▶ [WHAT TO PRODUCE]: From the start of the data up to and including the line containing "存储日志结构分析中每一个分区副本（Replica）都对应一个 Log，而 Log", switch every occurrence of "磁盘" to "硬盘" and reproduce those lines with nothing else altered.

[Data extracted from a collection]
....
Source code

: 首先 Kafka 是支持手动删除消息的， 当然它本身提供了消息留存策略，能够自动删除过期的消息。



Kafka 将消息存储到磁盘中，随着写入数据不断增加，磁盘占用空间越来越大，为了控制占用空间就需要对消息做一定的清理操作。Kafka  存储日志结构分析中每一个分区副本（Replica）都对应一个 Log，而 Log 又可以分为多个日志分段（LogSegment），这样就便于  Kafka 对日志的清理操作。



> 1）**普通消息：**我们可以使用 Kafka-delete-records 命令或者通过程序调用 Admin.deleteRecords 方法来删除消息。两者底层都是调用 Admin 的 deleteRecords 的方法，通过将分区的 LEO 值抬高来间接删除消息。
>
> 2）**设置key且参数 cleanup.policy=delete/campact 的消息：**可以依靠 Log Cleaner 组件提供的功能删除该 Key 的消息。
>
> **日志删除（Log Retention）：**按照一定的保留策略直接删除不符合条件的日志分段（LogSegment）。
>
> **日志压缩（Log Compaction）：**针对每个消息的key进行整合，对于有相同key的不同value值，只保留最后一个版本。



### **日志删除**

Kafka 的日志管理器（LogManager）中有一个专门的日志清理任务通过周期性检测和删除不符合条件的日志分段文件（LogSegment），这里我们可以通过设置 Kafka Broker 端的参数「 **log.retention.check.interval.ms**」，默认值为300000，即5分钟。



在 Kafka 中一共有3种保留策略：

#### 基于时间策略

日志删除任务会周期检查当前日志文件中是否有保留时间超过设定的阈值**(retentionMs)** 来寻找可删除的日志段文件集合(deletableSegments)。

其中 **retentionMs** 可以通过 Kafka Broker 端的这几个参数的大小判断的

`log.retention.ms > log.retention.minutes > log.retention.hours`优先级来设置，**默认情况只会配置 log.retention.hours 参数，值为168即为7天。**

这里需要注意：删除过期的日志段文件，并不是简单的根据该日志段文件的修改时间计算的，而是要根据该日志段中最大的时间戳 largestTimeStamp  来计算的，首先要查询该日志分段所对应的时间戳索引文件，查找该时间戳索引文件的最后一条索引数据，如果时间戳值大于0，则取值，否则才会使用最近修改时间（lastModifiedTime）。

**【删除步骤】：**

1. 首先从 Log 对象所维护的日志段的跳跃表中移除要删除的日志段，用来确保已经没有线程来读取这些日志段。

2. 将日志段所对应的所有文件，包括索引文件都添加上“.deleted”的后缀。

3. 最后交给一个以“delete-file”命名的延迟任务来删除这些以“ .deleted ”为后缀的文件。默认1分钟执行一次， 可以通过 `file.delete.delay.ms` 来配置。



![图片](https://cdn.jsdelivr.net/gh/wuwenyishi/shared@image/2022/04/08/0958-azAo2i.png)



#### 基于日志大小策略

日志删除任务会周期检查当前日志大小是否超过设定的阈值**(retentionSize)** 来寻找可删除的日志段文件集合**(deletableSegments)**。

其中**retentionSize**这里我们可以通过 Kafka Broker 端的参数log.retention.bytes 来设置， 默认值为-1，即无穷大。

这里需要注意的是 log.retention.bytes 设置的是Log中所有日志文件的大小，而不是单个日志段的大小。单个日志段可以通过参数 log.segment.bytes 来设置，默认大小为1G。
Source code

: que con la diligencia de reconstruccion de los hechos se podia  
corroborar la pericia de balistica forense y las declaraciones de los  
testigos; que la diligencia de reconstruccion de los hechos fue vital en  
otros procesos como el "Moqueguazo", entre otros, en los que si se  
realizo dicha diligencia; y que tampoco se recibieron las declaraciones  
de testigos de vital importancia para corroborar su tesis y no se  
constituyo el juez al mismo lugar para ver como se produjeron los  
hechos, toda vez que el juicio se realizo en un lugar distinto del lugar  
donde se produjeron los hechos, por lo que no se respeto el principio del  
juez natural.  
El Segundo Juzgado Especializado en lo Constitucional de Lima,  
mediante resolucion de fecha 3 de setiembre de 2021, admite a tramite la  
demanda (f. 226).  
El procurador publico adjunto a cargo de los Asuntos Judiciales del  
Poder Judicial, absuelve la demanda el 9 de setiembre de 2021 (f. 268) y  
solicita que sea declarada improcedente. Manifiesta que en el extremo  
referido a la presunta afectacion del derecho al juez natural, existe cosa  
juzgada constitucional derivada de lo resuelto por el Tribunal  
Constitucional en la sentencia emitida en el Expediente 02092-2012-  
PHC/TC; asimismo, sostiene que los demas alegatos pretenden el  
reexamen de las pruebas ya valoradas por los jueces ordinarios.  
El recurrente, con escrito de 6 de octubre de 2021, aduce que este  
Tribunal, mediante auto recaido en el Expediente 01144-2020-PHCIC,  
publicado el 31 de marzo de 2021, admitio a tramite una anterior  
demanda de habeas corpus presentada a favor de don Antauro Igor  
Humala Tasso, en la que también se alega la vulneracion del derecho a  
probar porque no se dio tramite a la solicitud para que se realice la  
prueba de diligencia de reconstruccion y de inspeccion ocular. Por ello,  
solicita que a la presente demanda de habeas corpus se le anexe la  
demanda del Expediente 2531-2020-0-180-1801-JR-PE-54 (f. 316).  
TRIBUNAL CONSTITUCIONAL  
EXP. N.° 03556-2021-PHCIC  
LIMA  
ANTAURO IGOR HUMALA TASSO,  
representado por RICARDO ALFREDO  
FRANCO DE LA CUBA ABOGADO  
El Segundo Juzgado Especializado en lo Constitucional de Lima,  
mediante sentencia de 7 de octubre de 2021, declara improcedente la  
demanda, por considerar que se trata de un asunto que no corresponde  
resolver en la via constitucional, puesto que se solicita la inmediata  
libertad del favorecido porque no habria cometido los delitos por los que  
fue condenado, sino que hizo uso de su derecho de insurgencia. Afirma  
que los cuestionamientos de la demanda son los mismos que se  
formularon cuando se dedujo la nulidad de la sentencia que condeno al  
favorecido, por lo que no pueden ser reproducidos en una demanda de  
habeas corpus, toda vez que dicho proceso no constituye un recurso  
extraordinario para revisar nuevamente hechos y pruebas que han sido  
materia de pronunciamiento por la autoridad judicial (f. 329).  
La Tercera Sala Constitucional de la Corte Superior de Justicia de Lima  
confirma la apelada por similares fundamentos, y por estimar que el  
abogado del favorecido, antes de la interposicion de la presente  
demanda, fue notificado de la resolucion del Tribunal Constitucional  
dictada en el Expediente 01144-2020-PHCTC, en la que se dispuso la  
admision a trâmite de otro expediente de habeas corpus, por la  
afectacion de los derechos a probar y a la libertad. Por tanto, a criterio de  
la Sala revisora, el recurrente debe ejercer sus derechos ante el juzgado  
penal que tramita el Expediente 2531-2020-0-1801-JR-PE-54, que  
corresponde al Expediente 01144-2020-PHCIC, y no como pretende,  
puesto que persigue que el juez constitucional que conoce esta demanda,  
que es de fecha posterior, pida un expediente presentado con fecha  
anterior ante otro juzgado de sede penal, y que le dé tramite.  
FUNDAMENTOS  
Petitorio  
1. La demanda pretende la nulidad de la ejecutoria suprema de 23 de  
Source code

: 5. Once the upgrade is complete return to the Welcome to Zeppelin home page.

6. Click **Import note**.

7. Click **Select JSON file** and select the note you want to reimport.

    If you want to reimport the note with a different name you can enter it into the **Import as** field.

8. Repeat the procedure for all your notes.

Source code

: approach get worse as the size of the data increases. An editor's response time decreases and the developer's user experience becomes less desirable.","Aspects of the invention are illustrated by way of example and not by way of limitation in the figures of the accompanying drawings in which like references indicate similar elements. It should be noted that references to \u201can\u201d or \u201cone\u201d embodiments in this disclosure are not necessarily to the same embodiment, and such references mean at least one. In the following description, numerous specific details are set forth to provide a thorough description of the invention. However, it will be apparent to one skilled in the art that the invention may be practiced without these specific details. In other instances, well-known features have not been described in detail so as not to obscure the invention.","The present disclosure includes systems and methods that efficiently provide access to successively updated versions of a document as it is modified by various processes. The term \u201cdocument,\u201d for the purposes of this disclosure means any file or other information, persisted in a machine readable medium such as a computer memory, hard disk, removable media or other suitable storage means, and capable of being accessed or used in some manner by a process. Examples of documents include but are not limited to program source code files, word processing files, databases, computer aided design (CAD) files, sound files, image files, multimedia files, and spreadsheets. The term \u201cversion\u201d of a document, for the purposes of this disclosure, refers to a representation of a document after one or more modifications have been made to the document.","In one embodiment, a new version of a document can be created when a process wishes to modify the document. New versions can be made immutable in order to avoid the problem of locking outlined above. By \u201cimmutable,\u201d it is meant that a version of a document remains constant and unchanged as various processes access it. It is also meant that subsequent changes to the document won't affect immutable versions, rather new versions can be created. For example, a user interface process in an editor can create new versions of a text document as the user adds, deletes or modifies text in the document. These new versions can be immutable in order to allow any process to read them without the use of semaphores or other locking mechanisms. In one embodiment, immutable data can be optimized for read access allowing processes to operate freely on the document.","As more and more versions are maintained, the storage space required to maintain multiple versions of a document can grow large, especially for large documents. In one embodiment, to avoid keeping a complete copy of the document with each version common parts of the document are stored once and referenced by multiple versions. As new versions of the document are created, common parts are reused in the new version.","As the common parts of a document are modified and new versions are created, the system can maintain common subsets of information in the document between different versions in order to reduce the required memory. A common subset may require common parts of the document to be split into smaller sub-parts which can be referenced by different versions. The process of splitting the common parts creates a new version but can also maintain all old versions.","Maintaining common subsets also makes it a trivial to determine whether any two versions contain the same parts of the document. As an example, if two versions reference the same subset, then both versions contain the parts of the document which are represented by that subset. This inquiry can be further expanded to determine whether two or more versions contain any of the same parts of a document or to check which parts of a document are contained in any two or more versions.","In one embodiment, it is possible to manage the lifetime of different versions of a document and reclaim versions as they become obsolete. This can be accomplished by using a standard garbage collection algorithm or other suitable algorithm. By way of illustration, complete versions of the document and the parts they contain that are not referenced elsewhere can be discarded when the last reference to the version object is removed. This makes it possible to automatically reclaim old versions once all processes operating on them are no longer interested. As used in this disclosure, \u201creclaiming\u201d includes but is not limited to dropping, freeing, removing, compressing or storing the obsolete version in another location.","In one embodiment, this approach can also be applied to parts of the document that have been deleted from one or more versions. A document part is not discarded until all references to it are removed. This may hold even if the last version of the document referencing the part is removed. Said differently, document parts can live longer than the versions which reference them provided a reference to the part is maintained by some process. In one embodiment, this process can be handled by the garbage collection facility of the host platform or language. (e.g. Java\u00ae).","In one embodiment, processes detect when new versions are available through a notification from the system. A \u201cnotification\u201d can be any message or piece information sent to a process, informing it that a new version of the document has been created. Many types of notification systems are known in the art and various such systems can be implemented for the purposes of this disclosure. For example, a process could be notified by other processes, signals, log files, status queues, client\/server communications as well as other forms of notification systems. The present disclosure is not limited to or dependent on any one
....
▶ [REPLY]:
Source code

: 首先 Kafka 是支持手动删除消息的， 当然它本身提供了消息留存策略，能够自动删除过期的消息。



Kafka 将消息存储到硬盘中，随着写入数据不断增加，硬盘占用空间越来越大，为了控制占用空间就需要对消息做一定的清理操作。Kafka  存储日志结构分析中每一个分区副本（Replica）都对应一个 Log，而 Log 又可以分为多个日志分段（LogSegment），这样就便于  Kafka 对日志的清理操作。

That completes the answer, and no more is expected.